Now Isaac, who was several inches taller and much bulkier than the
scoundrel who had insulted him, declined to become a shining mark at the
regulation twelve paces. He demanded from his fire-eating antagonist
that the duel proceed on equal terms. Whipping out his kerchief, cool as
a cucumber, his blue eyes steady and resolute, he insisted that _they
both fire across it_. The fairness of the proposal staggered the bully.

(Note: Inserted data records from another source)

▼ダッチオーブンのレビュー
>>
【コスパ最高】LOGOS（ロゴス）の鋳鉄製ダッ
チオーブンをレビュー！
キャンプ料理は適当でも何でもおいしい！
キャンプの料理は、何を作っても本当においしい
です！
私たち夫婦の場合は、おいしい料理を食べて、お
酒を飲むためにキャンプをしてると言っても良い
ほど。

The chances were not sufficiently one-sided. If this plan was acted upon
he might himself be killed. He refused to comply. The code of honour and
garrison approval sustained Brock in his contention, and the refusal of
the professional killer to fight under even chances was registered in
the mess-room as the act of a coward, and he left the regiment by
compulsion.

In Jamaica the continued strain of inactivity under which our hero
fretted told upon him, and he was struck down with fever, his cousin,
Henry Brock, lieutenant in the 13th Foot, dying in Kingston of the same
pestilence. At this time Isaac had as servant a soldier named Dobson,
one of those faithful souls who, true as steel, once installed in their
master's affection, remain loyal to the end. To the untiring attentions
of this man Brock owed his life. Deep and mutual respect followed, and
the two became inseparable. Where Brock went, there was Dobson, sharing
his fortune and all the hard knocks of his military campaigns, a
fellowship ending only with Dobson's death, shortly before his "beloved
master" gave up his life on Queenston Heights.